Required action A:
Please rename "MFA" to "2FA" in the saved entries, from the line with "Exposition accrue aux attaques externes" up to and including the line with "La mauvaise gestion", and give those lines back with nothing else changed.

Excerpted passage:

»»

Legend of Korra Books 1-2
I watched Avatar the Last Airbender and loved it. I really don’t have much to say on it because it hits emotional points well and everyone else can speak on what I love about it. I knew coming into this that no on considers it to be as good as the Last Airbender, but it was surprising for me how easy it was to spot what was different about it and why it doesn’t land as well.
Avatar the Last Airbender was strongly feminist. It was powerful and moving and showed a great dynamic of women and their strength in the main narrative that followed through in every aspect of the plot. Legend of Korra fails to carry this once you look past Korra and Asami.
Cheif Beifong on the surface is a very strong and powerful female character, but as soon as she becomes a character who was slighted by Teinzen, it is used to rob her of her strength and femininity. She becomes the bitter old woman who can’t get over the past and thus her strength and influence mean nothing to the plot anymore. In fact, most problems can point to the way relationships are used to define female characters as the problem. The fact that only the female members of the family seemed interested in Korra’s interest in romance (and how that defined them as characters for the first season). The fact that Asami was basically a romantic plot point to get money and influence on team Avatar. The fact that the team they easily defeat as pro-benders was all-female and the team they couldn’t beat was all male (when bending does a lot to equal the playing field). When all the characters making major decisions in the plot were male and Korra has to rebel to make her own decisions. When the two bad guys end up being brothers torn apart by their relationship with their father. Terribly anti-feminist.
I loved pro-bending and how it showed perfectly that sometimes you need to use pupil’s interests to help them learn a topic. I’ll be honest that I did enjoy the Amon conflict and the worry that the counsel was controlled by Amon. I found Amon to be a powerful and scary villain. I honestly feel like his backstory robbed him of his power. The real let-down in season one was the fact that it wasn’t as feminist as Avatar the Last Airbender.
I think the easiest way to fix that would’ve been to have Teinzen actually be a woman. The only thing that would need to change would be where Teinzen avoids capture by being in labor. I also think that then the Beifong-Teinzen dynamic would be more powerful because Teinzen broke up with her because she needed to continue the airbending line. It would also be a fun tie in to the future Korra and Asami relationship that I’m looking forward to. I also think this means that Beifong should have a secret girlfriend that we can meet later on. Anyway, this fix wouldn’t solve all the problems and plot holes, it would’ve simply felt a lot more feminist with a female-Teinzen being in on all the decisions and control that is not given as freely to female characters.
Season Two: Once again, the conflict was about troubled brothers fighting each other. The twin children of Unalaq were absolutely terrible (including the relationship problems that was very abusive and a female character was doing it to a male character which meant that it was funny and not a SERIOUS problem). I also think that the Verrick plot wasn’t thought out thoroughly enough because it is one thing to want to profit off a war and another thing to use violence to encourage a war that the President really should have supported the invaded nation...also the President’s reason for not supporting them because he needs to defend the city from the spirits seemed out of place when it wasn’t played up that anyone outside of Unalaq felt they were a real threat....which reminds me of the weird thing where once the audience knows something every character in the show seems to know it, removing all dramatic tension or just showing up as terrible writing (which goes along with Korra conveniently forgetting that Mako broke up that was played just for drama).

««

Required action B:
According to the Legend of Korra review, what would have been the easiest way to make season one more feminist?

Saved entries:

»»

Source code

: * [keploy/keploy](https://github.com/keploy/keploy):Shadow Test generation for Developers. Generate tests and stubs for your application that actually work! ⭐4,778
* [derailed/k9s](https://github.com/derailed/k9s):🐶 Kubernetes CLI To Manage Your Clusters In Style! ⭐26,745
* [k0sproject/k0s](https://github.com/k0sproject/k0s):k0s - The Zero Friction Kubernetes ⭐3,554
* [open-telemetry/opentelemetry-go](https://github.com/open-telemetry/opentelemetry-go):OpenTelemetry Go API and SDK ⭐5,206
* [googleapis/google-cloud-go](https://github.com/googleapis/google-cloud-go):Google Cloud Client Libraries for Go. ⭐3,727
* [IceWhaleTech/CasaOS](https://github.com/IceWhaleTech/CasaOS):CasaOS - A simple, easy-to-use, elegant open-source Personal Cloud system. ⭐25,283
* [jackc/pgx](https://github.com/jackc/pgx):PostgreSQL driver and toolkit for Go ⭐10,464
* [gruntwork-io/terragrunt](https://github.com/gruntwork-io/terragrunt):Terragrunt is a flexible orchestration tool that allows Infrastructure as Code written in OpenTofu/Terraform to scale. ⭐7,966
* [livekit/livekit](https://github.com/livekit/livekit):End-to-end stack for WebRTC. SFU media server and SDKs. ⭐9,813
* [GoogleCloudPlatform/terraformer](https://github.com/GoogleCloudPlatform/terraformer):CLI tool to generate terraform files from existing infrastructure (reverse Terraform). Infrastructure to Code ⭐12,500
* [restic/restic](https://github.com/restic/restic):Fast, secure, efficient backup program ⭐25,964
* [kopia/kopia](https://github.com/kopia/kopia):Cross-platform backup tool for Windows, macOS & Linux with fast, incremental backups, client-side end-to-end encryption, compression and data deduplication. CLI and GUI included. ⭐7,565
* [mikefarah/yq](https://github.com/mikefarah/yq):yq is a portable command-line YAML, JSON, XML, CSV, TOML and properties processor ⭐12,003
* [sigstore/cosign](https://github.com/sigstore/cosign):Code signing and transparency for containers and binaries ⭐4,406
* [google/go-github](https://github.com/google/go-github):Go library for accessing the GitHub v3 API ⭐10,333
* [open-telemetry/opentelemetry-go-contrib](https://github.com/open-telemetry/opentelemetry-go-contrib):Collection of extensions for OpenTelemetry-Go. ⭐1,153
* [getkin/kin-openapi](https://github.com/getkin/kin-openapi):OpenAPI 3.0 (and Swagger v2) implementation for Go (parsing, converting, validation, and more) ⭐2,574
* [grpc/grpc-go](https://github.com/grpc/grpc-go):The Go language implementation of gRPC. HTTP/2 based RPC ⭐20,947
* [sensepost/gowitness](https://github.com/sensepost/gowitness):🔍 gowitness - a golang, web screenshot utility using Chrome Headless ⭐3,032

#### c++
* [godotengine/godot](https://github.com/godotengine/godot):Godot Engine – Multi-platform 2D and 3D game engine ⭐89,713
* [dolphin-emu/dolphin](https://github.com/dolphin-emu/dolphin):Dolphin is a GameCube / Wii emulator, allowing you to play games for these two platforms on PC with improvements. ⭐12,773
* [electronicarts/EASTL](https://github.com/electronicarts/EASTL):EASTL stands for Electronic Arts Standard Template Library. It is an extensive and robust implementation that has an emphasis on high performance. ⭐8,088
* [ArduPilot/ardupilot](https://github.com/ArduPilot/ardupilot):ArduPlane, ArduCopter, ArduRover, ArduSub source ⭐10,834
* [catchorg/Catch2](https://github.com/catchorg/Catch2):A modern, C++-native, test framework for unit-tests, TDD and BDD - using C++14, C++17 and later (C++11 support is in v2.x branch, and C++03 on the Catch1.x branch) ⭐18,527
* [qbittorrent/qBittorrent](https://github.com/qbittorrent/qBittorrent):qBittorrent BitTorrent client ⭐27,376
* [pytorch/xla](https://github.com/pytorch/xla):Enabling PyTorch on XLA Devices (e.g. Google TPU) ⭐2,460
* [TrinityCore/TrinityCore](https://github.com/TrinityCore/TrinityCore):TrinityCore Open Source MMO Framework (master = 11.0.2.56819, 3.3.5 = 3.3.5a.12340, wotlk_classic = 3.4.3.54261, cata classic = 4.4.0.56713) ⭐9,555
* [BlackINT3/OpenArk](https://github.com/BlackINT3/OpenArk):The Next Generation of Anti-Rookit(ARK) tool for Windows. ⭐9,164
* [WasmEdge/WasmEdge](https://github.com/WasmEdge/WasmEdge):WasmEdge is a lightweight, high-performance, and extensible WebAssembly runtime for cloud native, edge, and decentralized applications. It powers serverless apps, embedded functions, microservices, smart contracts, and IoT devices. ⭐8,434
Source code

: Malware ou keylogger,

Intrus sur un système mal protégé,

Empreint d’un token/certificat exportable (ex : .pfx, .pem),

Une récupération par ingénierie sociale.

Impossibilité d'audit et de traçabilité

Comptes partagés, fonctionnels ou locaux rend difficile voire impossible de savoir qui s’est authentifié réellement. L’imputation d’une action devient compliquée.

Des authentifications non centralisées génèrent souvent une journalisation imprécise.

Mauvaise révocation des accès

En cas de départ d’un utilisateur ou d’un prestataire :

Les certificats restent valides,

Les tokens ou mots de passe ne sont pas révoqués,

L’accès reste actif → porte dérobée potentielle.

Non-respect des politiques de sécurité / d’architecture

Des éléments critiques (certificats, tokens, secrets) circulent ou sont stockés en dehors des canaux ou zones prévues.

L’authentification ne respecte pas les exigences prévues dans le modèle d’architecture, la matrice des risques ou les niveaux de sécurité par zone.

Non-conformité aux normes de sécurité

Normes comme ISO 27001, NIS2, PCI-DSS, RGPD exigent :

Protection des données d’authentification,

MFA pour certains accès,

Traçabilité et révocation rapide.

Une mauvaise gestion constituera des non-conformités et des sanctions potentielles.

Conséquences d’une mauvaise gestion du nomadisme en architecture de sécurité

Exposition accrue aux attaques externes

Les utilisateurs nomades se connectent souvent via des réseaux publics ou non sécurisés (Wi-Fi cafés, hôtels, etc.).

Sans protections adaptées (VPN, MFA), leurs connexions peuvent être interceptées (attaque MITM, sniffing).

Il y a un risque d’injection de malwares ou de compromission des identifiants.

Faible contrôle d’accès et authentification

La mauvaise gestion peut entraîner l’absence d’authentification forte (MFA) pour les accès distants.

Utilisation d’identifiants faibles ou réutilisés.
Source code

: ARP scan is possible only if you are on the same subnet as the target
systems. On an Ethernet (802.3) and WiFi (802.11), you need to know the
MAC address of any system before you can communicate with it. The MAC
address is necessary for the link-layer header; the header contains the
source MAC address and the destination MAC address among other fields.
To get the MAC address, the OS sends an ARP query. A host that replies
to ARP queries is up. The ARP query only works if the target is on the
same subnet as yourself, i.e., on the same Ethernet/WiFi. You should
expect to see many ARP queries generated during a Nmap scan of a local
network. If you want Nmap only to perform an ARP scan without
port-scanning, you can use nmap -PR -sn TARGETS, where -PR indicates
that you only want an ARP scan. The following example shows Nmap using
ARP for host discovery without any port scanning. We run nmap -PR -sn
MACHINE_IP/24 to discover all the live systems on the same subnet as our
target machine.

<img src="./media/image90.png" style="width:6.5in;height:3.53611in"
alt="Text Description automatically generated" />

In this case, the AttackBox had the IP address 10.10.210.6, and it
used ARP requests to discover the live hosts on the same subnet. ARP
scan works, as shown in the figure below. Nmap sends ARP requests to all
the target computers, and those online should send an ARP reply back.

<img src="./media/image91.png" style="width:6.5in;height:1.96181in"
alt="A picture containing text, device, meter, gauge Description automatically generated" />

««

Task solution A:
Exposition accrue aux attaques externes

Les utilisateurs nomades se connectent souvent via des réseaux publics ou non sécurisés (Wi-Fi cafés, hôtels, etc.).

Sans protections adaptées (VPN, 2FA), leurs connexions peuvent être interceptées (attaque MITM, sniffing).

Il y a un risque d’injection de malwares ou de compromission des identifiants.

Faible contrôle d’accès et authentification

La mauvaise gestion peut entraîner l’absence d’authentification forte (2FA) pour les accès distants.

Task solution B:
Having Teinzen be a woman.